This is actually a response to the post you're responding to,
but since I cannot see it...
Jim said:
Jim said:
James said:
On Apr 29, 4:32 am, "(e-mail address removed), India"
Suppose
In general, don't use array new; prefer std::vector. And don't
try to make array elements polymorphic; it doesn't work. (Array
elements are values, and polymorphism only works through
pointers or references. If you need an array of polymorphic
types, you must use std::vector< Base* >, allocating and
deallocating each one manually.)
I understand what you are saying, but I don't understand why. Why
should a pointer from a std::vector<Base*> be treated any different
than a pointer from Base*[] ? You state that array elements are
values, but aren't the members of containers values also? And don't
most implementations of std::vector hold their data in arrays?
Think about how you index into an array. And what pointer
arithmetic (which is how indexing is implemented) would mean if
you had to take into account the dynamic size. How would you
find p[1] without knowing the size of p[0]? And in the case of
p[2], what should be multiplied by 2, if p[0] and p[1] have
different sizes.
The problem here in C++ (which it inherits from C) is that even
at the user level, it makes the pointer arithmetic evident, and
doesn't distinguish between pointers to a single object, and
pointers to the first element in an array.
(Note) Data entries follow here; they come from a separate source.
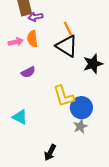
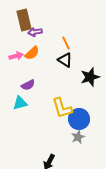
orange semicircle: (32, 39) -> (32, 53), turned -126
black triangle: (67, 46) -> (65, 60), size x0.7
cyan triangle: (20, 117) -> (20, 103), moved, turned -42

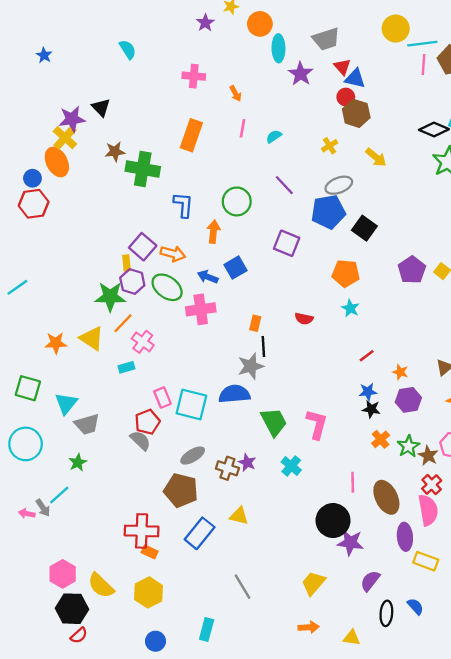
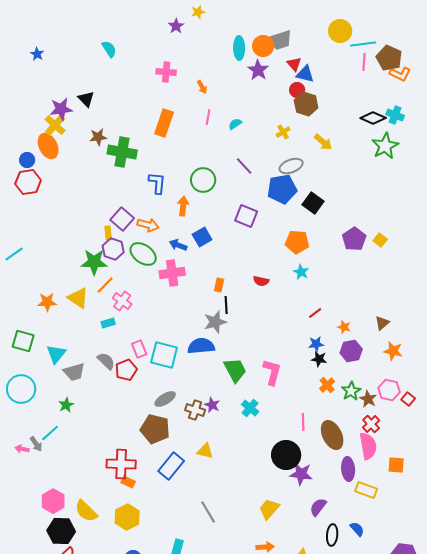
orange circle: (260, 24) -> (263, 46), moved
gray semicircle: (140, 440) -> (106, 361), moved

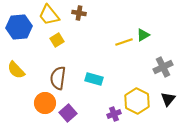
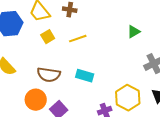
yellow line: (124, 42) -> (78, 39), moved
brown semicircle: (58, 78) -> (49, 75), turned -90

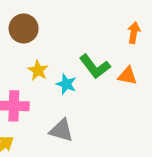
Some of the things
you can do with a pointer (i.e. convert from Derived* to Base*)
only make sense for single objects, and other (anything
involving pointer arithmetic) only makes sense if the pointer is
in fact the address of an array.
Quote: In the first alternative (delete object), if the static
type of the operand is different from its dynamic type, the
static type shall be a base class of the operand's dynamic
type and the static type shall have a virtual destructor or
the behavior is undefined. In the second alternative (delete
array) if the dynamic type of the object to be deleted differs
from its static type, the behavior is undefined.
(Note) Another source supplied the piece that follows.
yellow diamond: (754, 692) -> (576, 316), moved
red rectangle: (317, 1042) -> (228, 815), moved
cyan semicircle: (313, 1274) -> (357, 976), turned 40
That covers the delete. Something like:
struct Base
{
virtual ~Base() {}
int i ; // Take up some room.
virtual void function() ;
}
struct Derived : Base
{
int j ; // Ensure that Derived is bigger than
// Base.
virtual void function() ;
} ;
Base* p = new Derived[ 20 ] ;
++ p ;
p->function() ;
is also illegal. It can't work; there's no way to implement it
so that it does work (within the usual C++ memory model). But
finding why in the standard... It's very, very indirect, but I
suppose that the definition of pointer addition (++ is defined
in terms of addition) would cover it: "When an expression that
has integral type is added to or subtracted from a pointer, the
result has the type of the pointer operand. If the pointer
operand points to an element of an array object,[...]" In this
case, the pointer points to a Base subobject, and that Base
subobject is NOT an element of an array object. (The elements
of the array object are all Derived.) I'd prefer something more
explicit, but I think that the intent is clear.